Listening skills are an area that lots of people struggle with. How many of us ask someone their name or what they do for a living, and then immediately forget it?
I’m not a perfect listener. But I have improved a lot from where I used to be.
In my case, I had so many internal thoughts running through my head that it was impossible for me to really listen to other people.
So that brings us to the first technique:
1. Quiet Your Internal Thoughts
You can’t listen to someone unless you can hear them. And you can’t hear someone over the noise that is happening inside your mind.
We all have an internal tape recording playing in our heads with random thoughts and running commentary. In Buddhism this is called the “monkey mind.”
For some it’s worse than others. Our heads are filled with ruminations about the past and worries about the future. We need to let go of the past and the future and just focus on the present.

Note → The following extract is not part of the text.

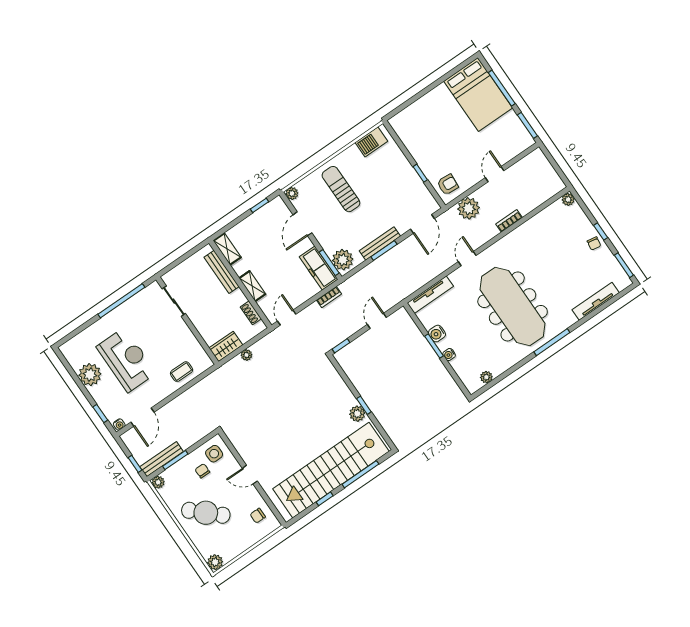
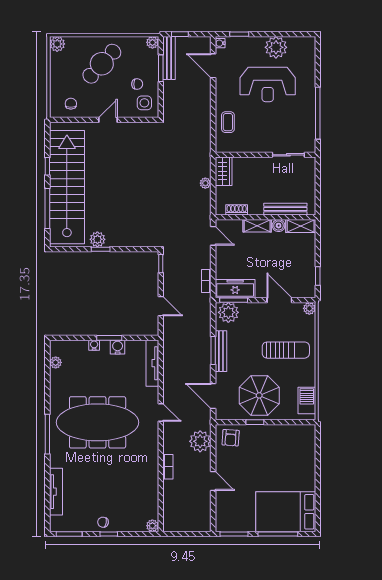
parasol: (395, 185) -> (259, 395), added
boiler: (240, 268) -> (279, 226), added

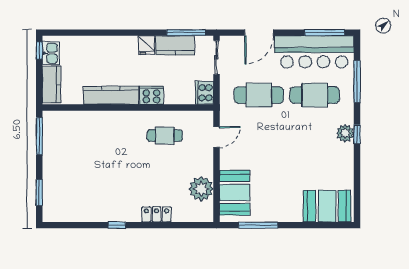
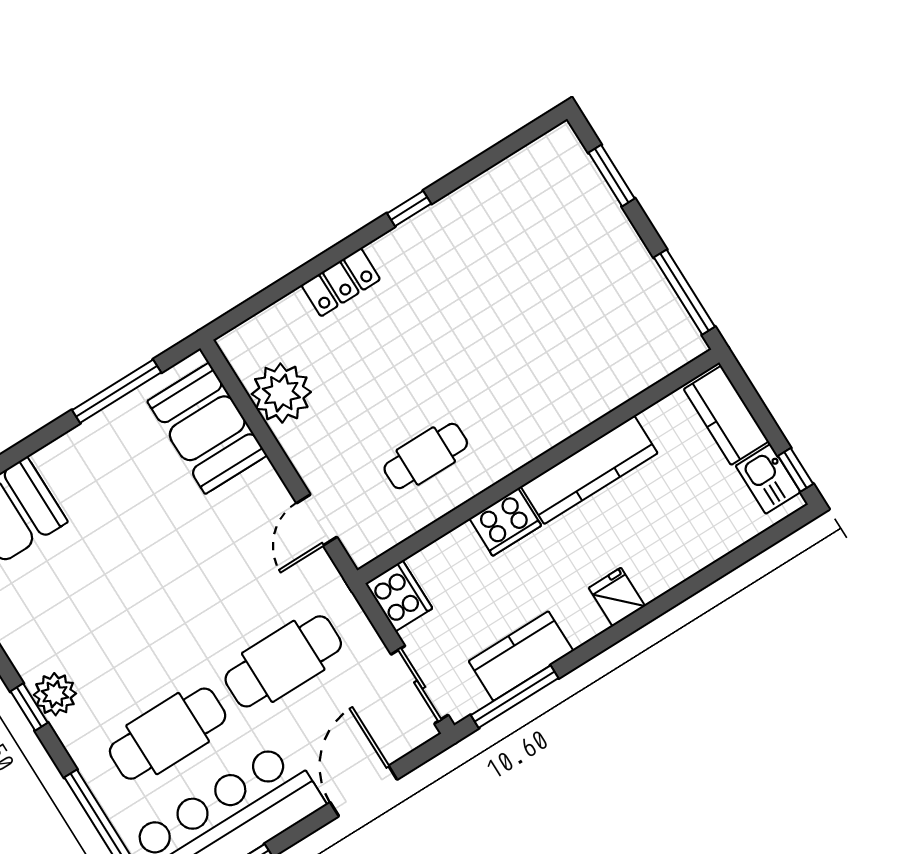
fridge: (147, 45) -> (617, 597), moved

Meditation will help you quiet your thoughts in general. Regular meditation helps you become less overwhelmed by random worries, judgments (about yourself and about others), reading into things too much, ruminating about something someone said, mulling over a past mistake you made, and all the other random nonsense that pops into our minds.
2. Focus Your Attention on Them
Sounds simple but it’s easy to overlook.
This also helps with quieting your internal thoughts. You will take energy away from the tape recorder inside your head and put it on them.
But it also begins the process of true listening. Listening means observing and processing what someone is giving you in conversation. You need to be focused on them in order to do that.
Don’t just look at them or orient your body towards them.
Actually focus like a laser on this person and everything they are giving you as they speak.
3. Notice Nonverbals
Pay very close attention to their nonverbals as they are talking:
- Facial expressions (smiling, frowning, wincing, etc)
- Body movement (posture, swaying one way or another, etc)
- Hand gestures
- Eye movements
- Vocal tonality
To really listen to someone you need to not just hear their words but also the nonverbal messaging they are speaking alongside the words.
All of these are very subtle, so you won’t catch them if you aren’t really paying attention.
Good listeners are excellent at noticing these subtle signals and indicators of emotion.
They are not “extra” components to the conversation. You should look at nonverbals as an integral part of their whole communication.
Recognizing subtle nonverbal signals in their face, hands or voice will add layers of understanding that will elude you if you focus just on the words alone.
4. Agree and Confirm
This forces your brain to pick up on what is being said and internalize it. Whenever they say something or make a point, agree with it, and confirm it.
You can confirm it by either asking a follow up question to make sure you got it, or by restating it in your own words:
Rob: I think the most important thing we learned this month was the importance of getting our marketing strategy in order. It’s still not 100%.
Victoria: That makes sense. So you think there is still room to improve the marketing strategy.
Rob: Exactly. We have some good ideas on that, but we need to flesh them out more and build a more comprehensive strategy.
Victoria: Right. We have to take the bits and pieces of marketing ideas and kind of integrate them into a single over-arching process.
In this case, Victoria agrees with each statement that Rob makes (“That makes sense” and “Right”), and then confirms his idea by stating it in different words. She can do the same thing by turning her statement into a question:
Victoria: Right. So you think we have to take these bits and pieces and kind of integrate them into a single over-arching process?
5. Accept and Don’t Disagree
When we are in “disagree” or “debating” mode, we are already thinking of our response before the other person has finished talking.
While this makes us feel very clever, it kills the potential for really understanding the other person’s perspective.
Inside your mind, you should be in acceptance mode when someone is talking to you. Just hear their words and observe their expressiveness without judging, labeling, categorizing or compartmentalizing.
Every time I have checked myself and stopped “disagreeing inside my mind” with someone as they are speaking, I have learned important things about their perspective and view of the world that I would never have imagined.
6. Take Notes Later On
This is an interesting strategy I started doing to help me recall information better from spontaneous conversations.
I would listen closely and be as present as possible with the other person in the moment.
And then later on I would take a few minutes, get a piece of paper or a word processor, and do a brain dump of everything I learned.
I would repeat this process over and over again with each new person I met.
This does two interesting things.
First, it helps your memory and information recall massively.
Second, it makes your brain “sit up and pay attention” in the moment because your subconscious knows that there will be a “quiz,” so to speak, later on. This makes you a better listener.